隔壁搬来户人家,一个年轻女人带着一个短发小女孩。小林夏踮着脚尖朝对面张望,巴望着能看到她的新邻居。不过看了半天也见不着人影,只有失望的回到房间。
“夏儿,有邻居来喽,要不要和妈妈去拜访呢?”林母在外面喊道。
“要去要去。”小林夏穿着的拖鞋发出噼里啪啦响声,满脸的兴奋与期待。
林母领着小林夏来到新邻居的门口,门没有关,里面很乱,数目不多的行李都被搁置在地上。一个个子高挑,身材苗条的女人正蹲在电视机旁边的柜子前整理东西。

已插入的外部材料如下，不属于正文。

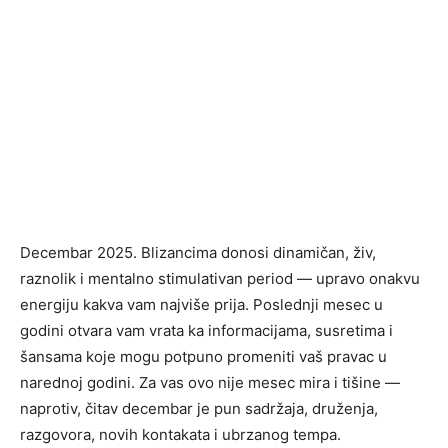
Decembar 2025. Blizancima donosi dinamičan, živ,
raznolik i mentalno stimulativan period — upravo onakvu
energiju kakva vam najviše prija. Poslednji mesec u
godini otvara vam vrata ka informacijama, susretima i
šansama koje mogu potpuno promeniti vaš pravac u
narednoj godini. Za vas ovo nije mesec mira i tišine —
naprotiv, čitav decembar je pun sadržaja, druženja,
razgovora, novih kontakata i ubrzanog tempa.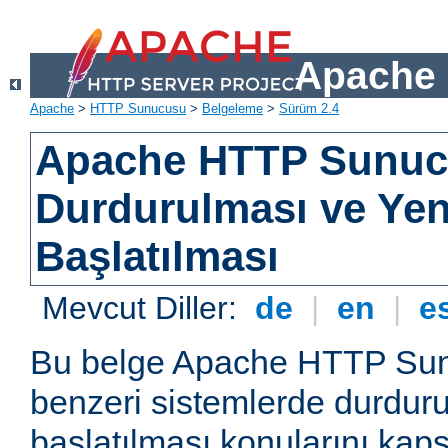
Apache 
Apache
>
HTTP Sunucusu
>
Belgeleme
>
Sürüm 2.4
Apache HTTP Sunu
Durdurulması ve Ye
Başlatılması
Mevcut Diller:
de
|
en
|
e
Bu belge Apache HTTP Su
benzeri sistemlerde durdur
başlatılması konularını kap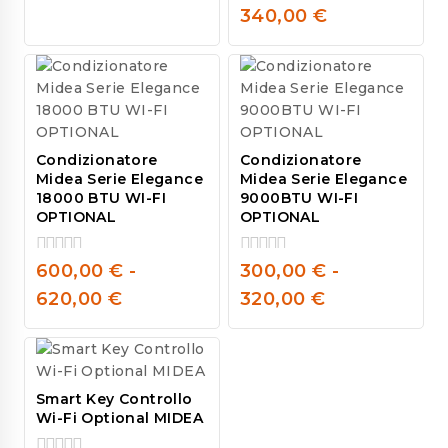
5
out
340,00
€
of
5
Condizionatore
Condizionatore
Midea Serie Elegance
Midea Serie Elegance
18000 BTU WI-FI
9000BTU WI-FI
OPTIONAL
OPTIONAL
600,00
€
-
300,00
€
-
0
0
out
out
620,00
€
320,00
€
of
of
5
5
Smart Key Controllo
Wi-Fi Optional MIDEA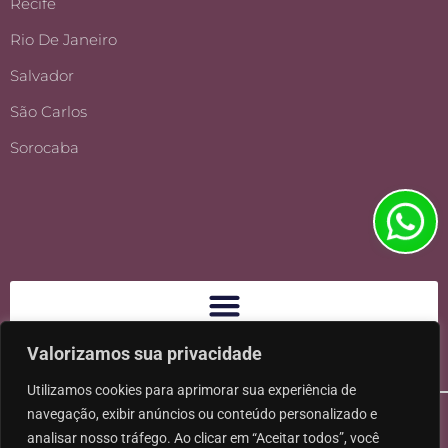
Recife
Rio De Janeiro
Salvador
São Carlos
Sorocaba
Valorizamos sua privacidade
Utilizamos cookies para aprimorar sua experiência de
navegação, exibir anúncios ou conteúdo personalizado e
analisar nosso tráfego. Ao clicar em “Aceitar todos”, você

林母轻轻敲了一下门,那女人扭过头看着那对站在自家门前的母女。
“你是?”女人放下手里的活,用很不友好的眼神看着林母。她发现了正在往自己家里东张西望的小林夏,她看起来和自己女儿差不多一般大,留着短短的头发,一双漆黑清澈的眼睛饱含对这个家的好奇。
“你好,我是对面的邻居,过来看看你有没有什么需要帮忙的。”林母热情的说道。
“谢谢你的好意,我们不需要任何帮助。”傲慢的女人站起身走到窗户旁,打开那扇上了年纪的铝合金窗。和风立即朝屋子里灌进来,吹散了那女人的头发。
“哦,这样啊,不好意思打扰了。”林母有些窘迫,紧握着小林夏的手,“夏儿我们走吧。”
“这么快”没等林夏把话说完,林母已经把她拖进家门,重重的把门关上。小林夏一脸不满的看着妈妈,她还没有见到她的伙伴呢。
“真是不可一世的女人,活该守寡!”女人总是易怒,尤其是在自己的好意被无理由拒绝时。林母气呼呼的坐到沙发上,大口喘气。“气死我了。”
见到蓝天是在那天之后的一个艳阳天。
艳阳高照,整个城市都是一片葱绿。知了在树上大声叫嚷着。“哇,好热啊!”小林夏手里拿着刚买的冰棍,坐在紫藤花爬满
的凉亭下。
“听说那孩子的妈是个□。”一个满脸横肉的女人指着正在早从里玩耍的蓝天。
“可不是吗,看她穿得妖里妖气的,可别坏了咱胡同的好运哩。”另一个肥女人附和道。“还带了个没爹的小妖精。”她继续动了动她那涂满劣质口红的肥厚嘴唇。
“林家这次可倒霉了,有那么一户人家住在对面,够他们受的。”另一个女人插嘴道。
“你家才倒霉呢,老巫婆。”林夏实在听不下去,走到那群女人跟前呵斥道。
“哟哟哟,瞧瞧这是哪家孩子?有这么跟大人说话的么?”
满脸横肉的女人一边咂舌一边瞅着旁边的几个女人,一脸的蔑视。
“这不是徐幼枝家的丫头吗?呀,居然是这么个没有礼貌的黄毛丫头。”肥厚红嘴唇的女人故作惊讶,嚷嚷着。“大人说话一边凉快去,没教养的丫头。”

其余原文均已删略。